- Born: 19 September 1958 (age 67) Agumiti Village, Tororo District, Uganda
- Citizenship: Uganda
- Education: Namilyango College (Ordinary Certificate of Education) (Advanced Certificate of Education) Makerere University (Bachelor of Laws) Law Development Centre (Diploma in Legal Practice)
- Occupation: Police officer
- Years active: Since 1985
- Known for: Police work

= Martin Okoth Ochola =

Ugandan police officer

Martin Okoth Ochola is a Ugandan police officer who served as the inspector general of police (IGP) of the Uganda Police Force (the highest rank in that branch of Uganda's government), effective 4 March 2018 to 4 March 2024. He replaced General Kale Kayihura as IGP. Before being appointed, he was the Deputy IGP. After his retirement, he was replaced by Abbas Byakagaba as IGP.

==Background and education==
Ochola was born on 19 September 1958, in Agumiti village, Mulanda sub-county, West Budama County, in Tororo District.
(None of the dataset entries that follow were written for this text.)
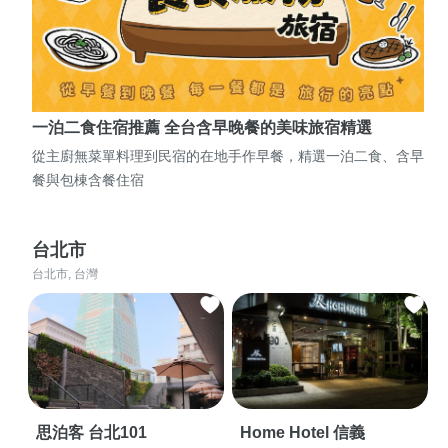
一泊二食住宿推薦 全台含早晚餐的美味旅宿精選
從主廚無菜單料理到民宿的在地手作早餐，精選一泊二食、含早
餐與包棟含餐住宿
台北市
台北市, 台灣
思泊客 台北101
Home Hotel 信義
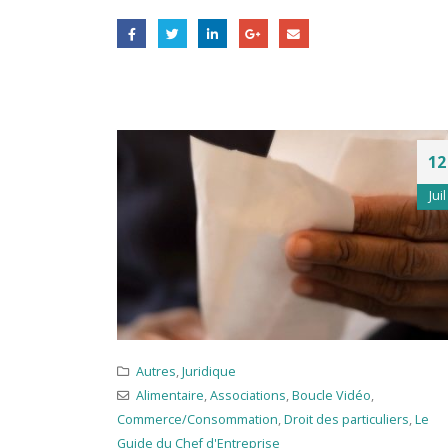
12
Juil
Autres
,
Juridique
Alimentaire
,
Associations
,
Boucle Vidéo
,
Commerce/Consommation
,
Droit des particuliers
,
Le
Guide du Chef d'Entreprise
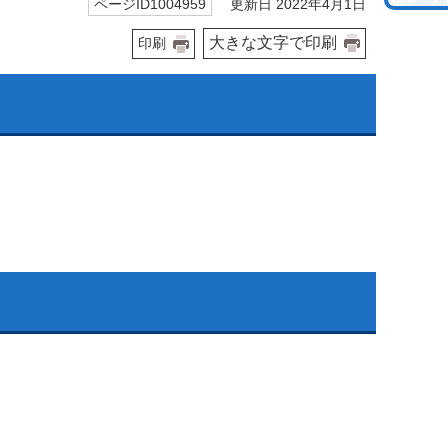
更新日 2022年4月1日
ページID1004959
大きな文字で印刷
印刷
。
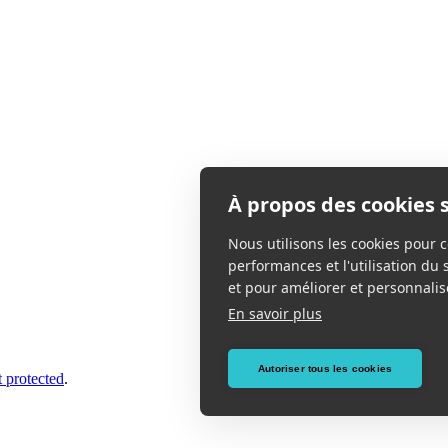
À propos des cookies s
Nous utilisons les cookies pour c
performances et l'utilisation du 
et pour améliorer et personnalise
En savoir plus
Autoriser tous les cookies
t protected
.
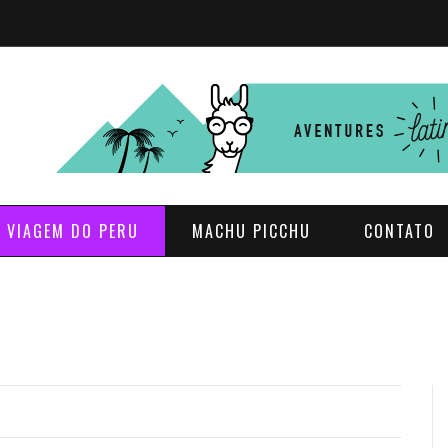
E VIAGEM DO PERU
MACHU PICCHU
CONTATO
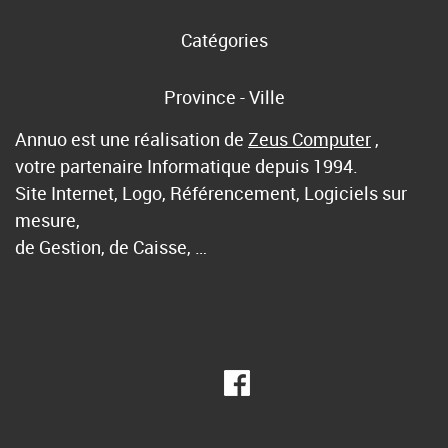
Catégories
Province - Ville
Annuo est une réalisation de
Zeus Computer
,
votre partenaire Informatique depuis 1994.
Site Internet, Logo, Référencement, Logiciels sur
mesure,
de Gestion, de Caisse, …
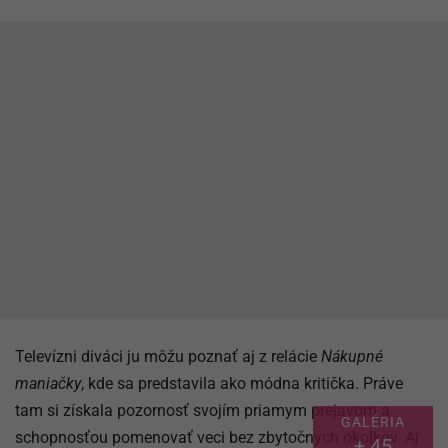
Televízni diváci ju môžu poznať aj z relácie
Nákupné
maniačky
, kde sa predstavila ako módna kritička. Práve
tam si získala pozornosť svojím priamym prejavom a
GALÉRIA
schopnosťou pomenovať veci bez zbytočných okolkov. Aj
+ 45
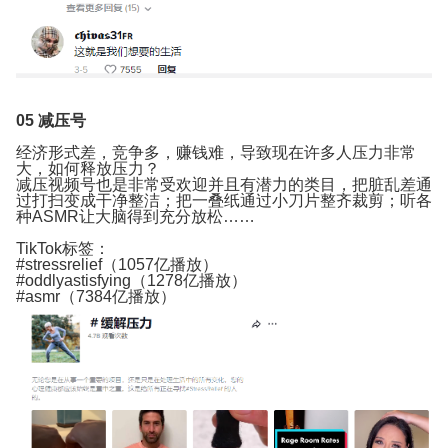
05
减压号
经济形式差，竞争多，赚钱难，导致现在许多人压力非常
大，如何释放压力？
减压视频号也是非常受欢迎并且有潜力的类目，把脏乱差通
过打扫变成干净整洁；把一叠纸通过小刀片整齐裁剪；听各
种ASMR让大脑得到充分放松……
TikTok标签：
#stressrelief（1057亿播放）
#oddlyastisfying（1278亿播放）
#asmr（7384亿播放）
He attended Abweli Primary School, then Rock View Primary School and Kisoko Boys Primary School, where he sat his primary leaving examinations. He attended Namilyango College, where he obtained his high school diploma.

He studied law at Makerere University, the largest and oldest public university in Uganda. He graduated with a Bachelor of Laws degree in 1983. The following year, he obtained a postgraduate diploma in legal practice, from the Law Development Centre.

==Career==
Ochola went into private law practice, working as a legal assistant between October and December 1984, at the law firm of Owori and Company Advocates in Mbale Town, in the Eastern Region of Uganda. He then relocated to Kampala, Uganda's capital city, where he worked as a legal assistant in Kampala City Council for three years.

He joined the Uganda Police Force in January 1988 and started a nine-month basic training. At that time, he was given the rank of a cadet assistant superintendent of police. Following that training, in February 1989, he was posted to Entebbe International Airport as the officer in charge of airport security.

From there, Ochola served at Entebbe Police Station, Buganda Road Court, where he remained for three years. He was then posted to police headquarters as the acting assistant commissioner of police in the legal department. He was promoted to superintendent of police and later to senior superintendent of police.

In May 2001, he was appointed the deputy director of criminal investigations and remained in that position for seven years. In 2008, he was promoted to commissioner of police. That same year, he was confirmed as director CID. In 2009, he was promoted to the rank of Assistant Inspector General of Police.

In August 2011, President Yoweri Museveni appointed him the deputy inspector general of police; Ochola served in that position until replacing Kale Kayihura as IGP and in turn deputizing Kayihura.